[Task objective]:
The required output is the lines below from the line containing "20: (483, 713)" to the line containing "47: (284, 313)", inclusive, retyped exactly. No other lines belong in it.
Supplied information section start
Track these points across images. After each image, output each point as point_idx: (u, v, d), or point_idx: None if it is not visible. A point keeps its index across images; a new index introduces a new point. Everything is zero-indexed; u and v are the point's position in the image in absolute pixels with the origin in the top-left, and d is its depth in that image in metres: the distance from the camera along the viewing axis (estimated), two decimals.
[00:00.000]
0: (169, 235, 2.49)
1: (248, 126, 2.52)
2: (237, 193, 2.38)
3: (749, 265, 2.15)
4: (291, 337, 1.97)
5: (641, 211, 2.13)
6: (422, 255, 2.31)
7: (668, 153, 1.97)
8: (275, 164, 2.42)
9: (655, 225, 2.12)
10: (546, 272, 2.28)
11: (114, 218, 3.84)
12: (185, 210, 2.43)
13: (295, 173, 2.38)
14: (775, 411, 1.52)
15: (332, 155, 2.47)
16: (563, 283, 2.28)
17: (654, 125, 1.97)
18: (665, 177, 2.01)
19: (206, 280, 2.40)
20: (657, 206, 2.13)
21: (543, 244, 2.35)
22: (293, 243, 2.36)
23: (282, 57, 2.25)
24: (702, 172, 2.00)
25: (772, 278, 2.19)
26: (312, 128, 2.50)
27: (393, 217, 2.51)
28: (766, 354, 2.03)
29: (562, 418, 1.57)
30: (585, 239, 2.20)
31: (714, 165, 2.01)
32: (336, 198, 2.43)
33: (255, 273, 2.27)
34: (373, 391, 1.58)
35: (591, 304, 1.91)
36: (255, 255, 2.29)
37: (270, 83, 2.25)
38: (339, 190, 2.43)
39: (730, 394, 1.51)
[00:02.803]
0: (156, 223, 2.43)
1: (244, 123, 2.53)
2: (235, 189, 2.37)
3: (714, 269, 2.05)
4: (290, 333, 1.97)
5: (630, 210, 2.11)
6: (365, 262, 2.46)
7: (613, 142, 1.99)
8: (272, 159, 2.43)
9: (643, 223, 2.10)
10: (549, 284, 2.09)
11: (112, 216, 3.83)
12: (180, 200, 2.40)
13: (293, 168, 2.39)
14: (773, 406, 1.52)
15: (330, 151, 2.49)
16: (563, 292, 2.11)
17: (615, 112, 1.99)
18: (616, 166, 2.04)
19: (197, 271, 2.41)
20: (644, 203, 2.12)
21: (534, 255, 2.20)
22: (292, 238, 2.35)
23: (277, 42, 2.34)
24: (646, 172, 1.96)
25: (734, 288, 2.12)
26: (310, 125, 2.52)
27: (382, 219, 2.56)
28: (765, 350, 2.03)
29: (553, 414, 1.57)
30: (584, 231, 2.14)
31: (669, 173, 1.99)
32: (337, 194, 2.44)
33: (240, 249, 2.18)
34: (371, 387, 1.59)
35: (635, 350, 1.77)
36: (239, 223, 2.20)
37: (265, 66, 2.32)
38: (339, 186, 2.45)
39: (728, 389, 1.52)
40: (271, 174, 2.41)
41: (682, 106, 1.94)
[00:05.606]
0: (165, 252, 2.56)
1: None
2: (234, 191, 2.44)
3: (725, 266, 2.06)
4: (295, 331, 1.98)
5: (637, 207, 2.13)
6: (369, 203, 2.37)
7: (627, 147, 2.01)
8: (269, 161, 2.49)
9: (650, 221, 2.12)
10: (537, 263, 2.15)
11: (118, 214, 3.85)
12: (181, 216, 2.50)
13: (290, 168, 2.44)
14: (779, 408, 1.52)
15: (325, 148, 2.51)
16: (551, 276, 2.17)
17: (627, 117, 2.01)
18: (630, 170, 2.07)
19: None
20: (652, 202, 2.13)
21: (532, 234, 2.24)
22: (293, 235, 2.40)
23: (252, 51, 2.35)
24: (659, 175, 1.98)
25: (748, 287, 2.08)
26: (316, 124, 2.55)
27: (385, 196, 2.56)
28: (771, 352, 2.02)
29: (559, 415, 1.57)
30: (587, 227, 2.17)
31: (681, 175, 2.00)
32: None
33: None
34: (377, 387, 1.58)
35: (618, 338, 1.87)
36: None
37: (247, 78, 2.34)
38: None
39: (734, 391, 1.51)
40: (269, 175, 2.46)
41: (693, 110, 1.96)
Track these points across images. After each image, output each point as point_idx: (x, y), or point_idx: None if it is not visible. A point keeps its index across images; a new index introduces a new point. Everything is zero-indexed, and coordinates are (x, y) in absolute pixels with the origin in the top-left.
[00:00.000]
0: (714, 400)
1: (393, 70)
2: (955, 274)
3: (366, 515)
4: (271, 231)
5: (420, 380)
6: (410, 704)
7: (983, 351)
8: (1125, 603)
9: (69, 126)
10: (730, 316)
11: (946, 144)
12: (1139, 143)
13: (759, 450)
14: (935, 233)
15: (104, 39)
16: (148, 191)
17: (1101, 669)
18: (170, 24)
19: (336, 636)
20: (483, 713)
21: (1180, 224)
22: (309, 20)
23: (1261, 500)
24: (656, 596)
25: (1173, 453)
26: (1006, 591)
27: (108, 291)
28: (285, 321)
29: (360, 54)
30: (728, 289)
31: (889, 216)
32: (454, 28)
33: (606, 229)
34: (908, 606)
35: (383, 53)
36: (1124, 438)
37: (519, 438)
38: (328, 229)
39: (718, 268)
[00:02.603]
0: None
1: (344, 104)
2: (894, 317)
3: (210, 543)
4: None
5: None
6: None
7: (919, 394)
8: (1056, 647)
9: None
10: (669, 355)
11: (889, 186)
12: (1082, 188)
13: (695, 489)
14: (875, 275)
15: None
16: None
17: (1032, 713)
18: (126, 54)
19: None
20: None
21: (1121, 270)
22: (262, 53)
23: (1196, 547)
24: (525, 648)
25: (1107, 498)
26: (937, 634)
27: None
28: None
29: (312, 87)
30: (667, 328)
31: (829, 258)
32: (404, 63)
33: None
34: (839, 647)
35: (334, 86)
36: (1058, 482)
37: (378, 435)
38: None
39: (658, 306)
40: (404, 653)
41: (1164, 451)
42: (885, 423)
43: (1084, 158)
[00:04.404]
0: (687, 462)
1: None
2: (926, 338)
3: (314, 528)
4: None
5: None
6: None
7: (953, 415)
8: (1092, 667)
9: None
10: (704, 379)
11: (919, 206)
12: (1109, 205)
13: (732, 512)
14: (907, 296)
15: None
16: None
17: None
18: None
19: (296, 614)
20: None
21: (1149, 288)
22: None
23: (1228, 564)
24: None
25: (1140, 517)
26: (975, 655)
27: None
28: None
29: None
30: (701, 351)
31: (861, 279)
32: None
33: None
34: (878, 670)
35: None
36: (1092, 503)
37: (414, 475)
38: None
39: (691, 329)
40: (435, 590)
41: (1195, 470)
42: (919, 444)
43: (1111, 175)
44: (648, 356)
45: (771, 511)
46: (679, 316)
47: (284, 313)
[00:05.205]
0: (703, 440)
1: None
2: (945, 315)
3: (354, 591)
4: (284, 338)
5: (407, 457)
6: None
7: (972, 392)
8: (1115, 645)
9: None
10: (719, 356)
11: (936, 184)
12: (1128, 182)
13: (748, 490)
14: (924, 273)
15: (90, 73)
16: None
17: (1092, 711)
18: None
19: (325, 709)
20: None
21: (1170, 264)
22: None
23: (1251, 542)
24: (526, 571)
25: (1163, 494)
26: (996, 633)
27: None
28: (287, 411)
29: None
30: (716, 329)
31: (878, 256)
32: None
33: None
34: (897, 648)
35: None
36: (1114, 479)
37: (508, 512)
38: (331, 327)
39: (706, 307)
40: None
Supplied information section end
[Answer space]:
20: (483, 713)
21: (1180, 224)
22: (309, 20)
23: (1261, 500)
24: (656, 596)
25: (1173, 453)
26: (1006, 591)
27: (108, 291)
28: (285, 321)
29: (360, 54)
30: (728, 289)
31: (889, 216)
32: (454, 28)
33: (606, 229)
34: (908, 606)
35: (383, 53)
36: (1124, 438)
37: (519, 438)
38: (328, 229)
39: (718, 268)
[00:02.603]
0: None
1: (344, 104)
2: (894, 317)
3: (210, 543)
4: None
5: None
6: None
7: (919, 394)
8: (1056, 647)
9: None
10: (669, 355)
11: (889, 186)
12: (1082, 188)
13: (695, 489)
14: (875, 275)
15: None
16: None
17: (1032, 713)
18: (126, 54)
19: None
20: None
21: (1121, 270)
22: (262, 53)
23: (1196, 547)
24: (525, 648)
25: (1107, 498)
26: (937, 634)
27: None
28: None
29: (312, 87)
30: (667, 328)
31: (829, 258)
32: (404, 63)
33: None
34: (839, 647)
35: (334, 86)
36: (1058, 482)
37: (378, 435)
38: None
39: (658, 306)
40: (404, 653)
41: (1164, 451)
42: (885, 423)
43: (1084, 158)
[00:04.404]
0: (687, 462)
1: None
2: (926, 338)
3: (314, 528)
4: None
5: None
6: None
7: (953, 415)
8: (1092, 667)
9: None
10: (704, 379)
11: (919, 206)
12: (1109, 205)
13: (732, 512)
14: (907, 296)
15: None
16: None
17: None
18: None
19: (296, 614)
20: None
21: (1149, 288)
22: None
23: (1228, 564)
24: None
25: (1140, 517)
26: (975, 655)
27: None
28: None
29: None
30: (701, 351)
31: (861, 279)
32: None
33: None
34: (878, 670)
35: None
36: (1092, 503)
37: (414, 475)
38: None
39: (691, 329)
40: (435, 590)
41: (1195, 470)
42: (919, 444)
43: (1111, 175)
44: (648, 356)
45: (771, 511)
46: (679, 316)
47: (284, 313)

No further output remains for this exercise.